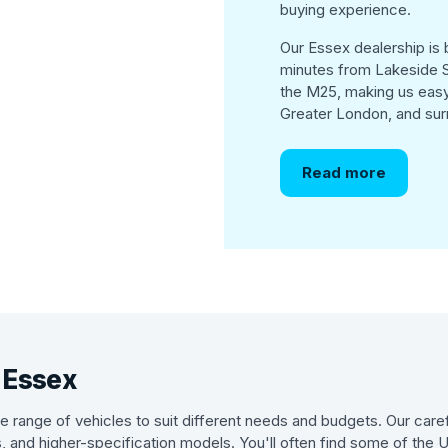
buying experience.
Our Essex dealership is b
minutes from Lakeside S
the M25, making us easy
Greater London, and sur
Read more
n Essex
 range of vehicles to suit different needs and budgets. Our caref
s, and higher-specification models. You'll often find some of the 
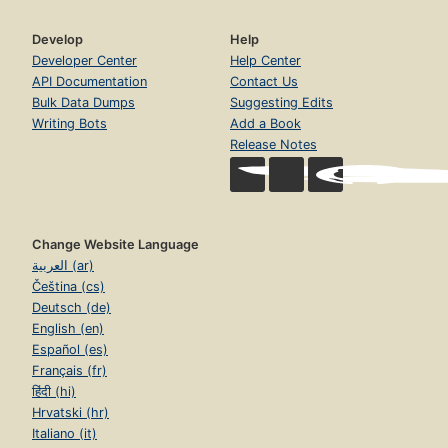
Develop
Help
Developer Center
Help Center
API Documentation
Contact Us
Bulk Data Dumps
Suggesting Edits
Writing Bots
Add a Book
Release Notes
Change Website Language
العربية (ar)
Čeština (cs)
Deutsch (de)
English (en)
Español (es)
Français (fr)
हिंदी (hi)
Hrvatski (hr)
Italiano (it)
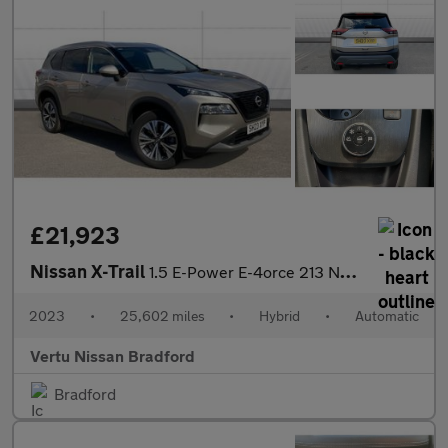
£21,923
Nissan X-Trail
1.5 E-Power E-4orce 213 N-Connecta 5dr Auto Hybrid Station Wagon
2023
•
25,602 miles
•
Hybrid
•
Automatic
Vertu Nissan Bradford
Bradford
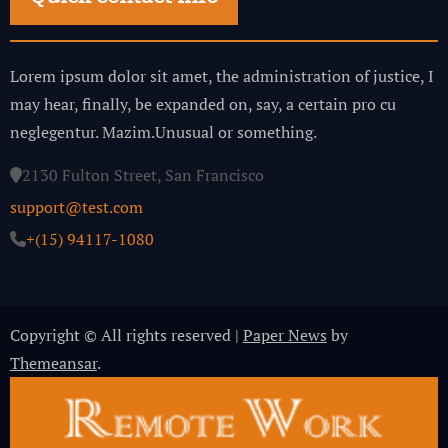
Lorem ipsum dolor sit amet, the administration of justice, I
may hear, finally, be expanded on, say, a certain pro cu
neglegentur.
Mazim.Unusual or something.
2130 Fulton Street, San Francisco
support@test.com
+(15) 94117-1080
Copyright © All rights reserved
|
Paper News
by
Themeansar
.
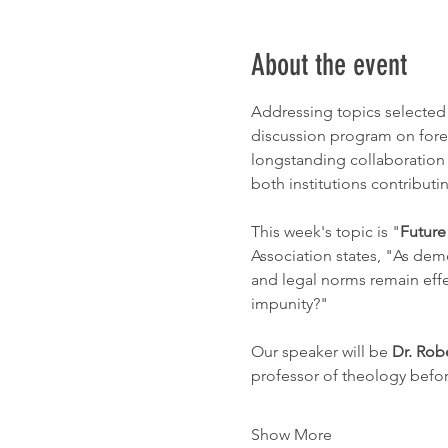
About the event
Addressing topics selected 
discussion program on forei
longstanding collaboration 
both institutions contributi
This week's topic is "
Future
Association states, "As dem
and legal norms remain effec
impunity?"
Our speaker will be 
Dr. Rob
professor of theology befo
Show More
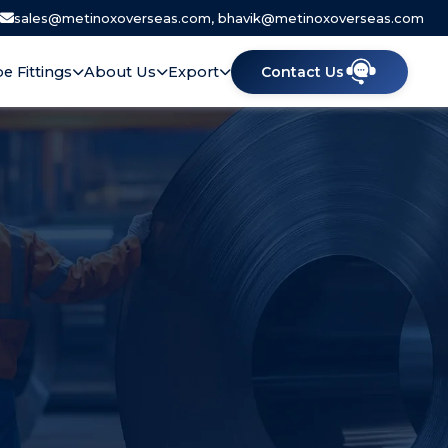
|
sales@metinoxoverseas.com, bhavik@metinoxoverseas.com
pe Fittings
About Us
Export
Contact Us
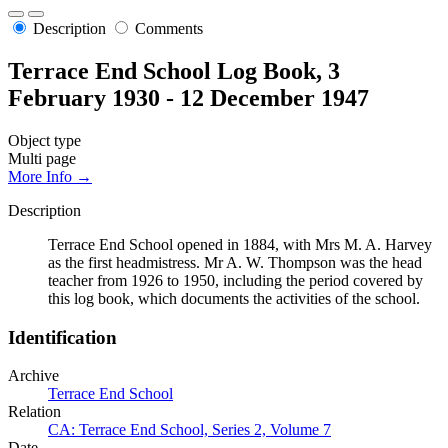
Description
Comments
Terrace End School Log Book, 3
February 1930 - 12 December 1947
Object type
Multi page
More Info →
Description
Terrace End School opened in 1884, with Mrs M. A. Harvey
as the first headmistress. Mr A. W. Thompson was the head
teacher from 1926 to 1950, including the period covered by
this log book, which documents the activities of the school.
Identification
Archive
Terrace End School
Relation
CA: Terrace End School, Series 2, Volume 7
Date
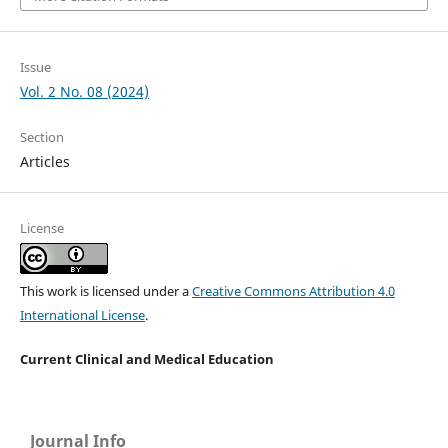
Issue
Vol. 2 No. 08 (2024)
Section
Articles
License
This work is licensed under a
Creative Commons Attribution 4.0
International License
.
Current Clinical and Medical Education
Journal Info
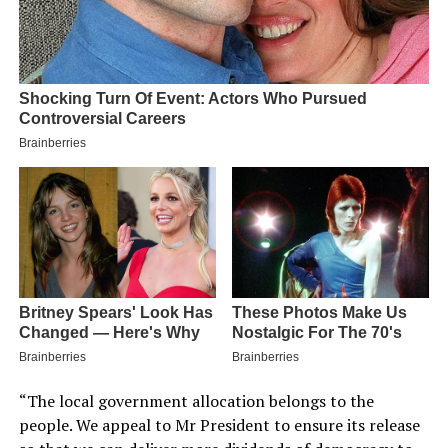
“The local government allocation belongs to the
people. We appeal to Mr President to ensure its release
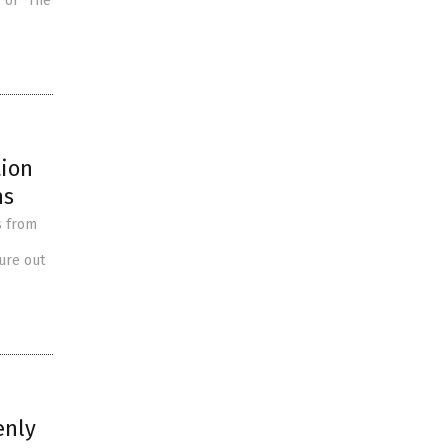
 of “The
tion
ns
s from
ure out
enly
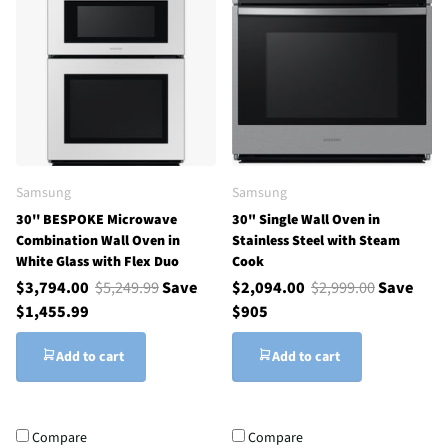
Samsung
Samsung
30'' BESPOKE Microwave
30" Single Wall Oven in
Combination Wall Oven in
Stainless Steel with Steam
White Glass with Flex Duo
Cook
$3,794.00
$5,249.99
Save
$2,094.00
$2,999.00
Save
$1,455.99
$905
Add to cart
Add to cart
Compare
Compare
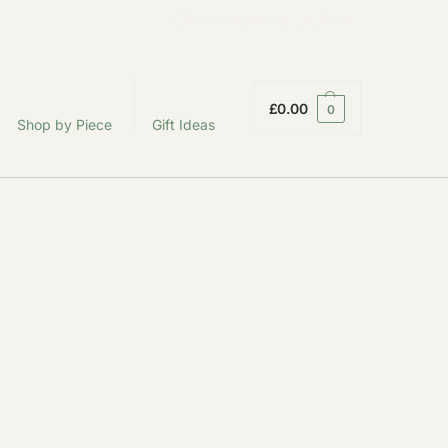
fabodeceramics@gmail.com
£
0.00
0
Shop by Piece
Gift Ideas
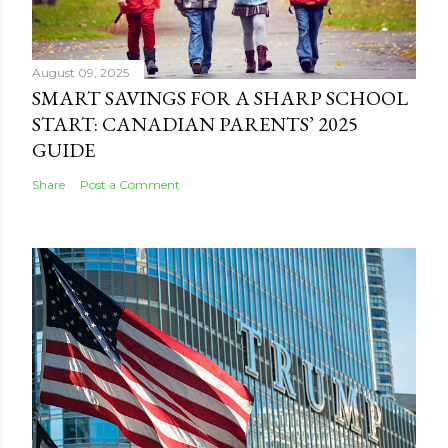
August 09, 2025
SMART SAVINGS FOR A SHARP SCHOOL
START: CANADIAN PARENTS’ 2025
GUIDE
Share
Post a Comment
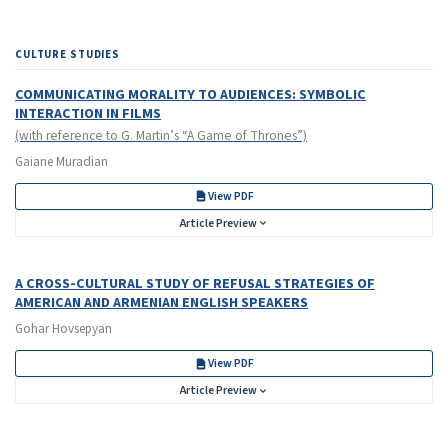
CULTURE STUDIES
COMMUNICATING MORALITY TO AUDIENCES: SYMBOLIC
INTERACTION IN FILMS
(with reference to G. Martin’s “A Game of Thrones”)
Gaiane Muradian
View PDF
Article Preview
A CROSS-CULTURAL STUDY OF REFUSAL STRATEGIES OF
AMERICAN AND ARMENIAN ENGLISH SPEAKERS
Gohar Hovsepyan
View PDF
Article Preview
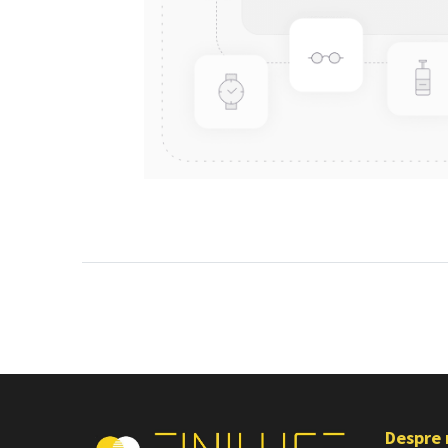
Despre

**What to produce:** Copy the material again from the line containing "belongs to the" through the end, replacing "Article Preview" with "Article Summary" and leaving everything else as it is. Omit the pictures.

**Task answer:**
“The local government allocation belongs to the
people. We appeal to Mr President to ensure its release
 of “The
tion
ns
s from
ure out
enly
Samsung
Samsung
30'' BESPOKE Microwave
30" Single Wall Oven in
Combination Wall Oven in
Stainless Steel with Steam
White Glass with Flex Duo
Cook
$3,794.00
$5,249.99
Save
$2,094.00
$2,999.00
Save
$1,455.99
$905
Add to cart
Add to cart
Compare
Compare
fabodeceramics@gmail.com
£
0.00
0
Shop by Piece
Gift Ideas
August 09, 2025
SMART SAVINGS FOR A SHARP SCHOOL
START: CANADIAN PARENTS’ 2025
GUIDE
Share
Post a Comment
CULTURE STUDIES
COMMUNICATING MORALITY TO AUDIENCES: SYMBOLIC
INTERACTION IN FILMS
(with reference to G. Martin’s “A Game of Thrones”)
Gaiane Muradian
View PDF
Article Summary
A CROSS-CULTURAL STUDY OF REFUSAL STRATEGIES OF
AMERICAN AND ARMENIAN ENGLISH SPEAKERS
Gohar Hovsepyan
View PDF
Article Summary
Despre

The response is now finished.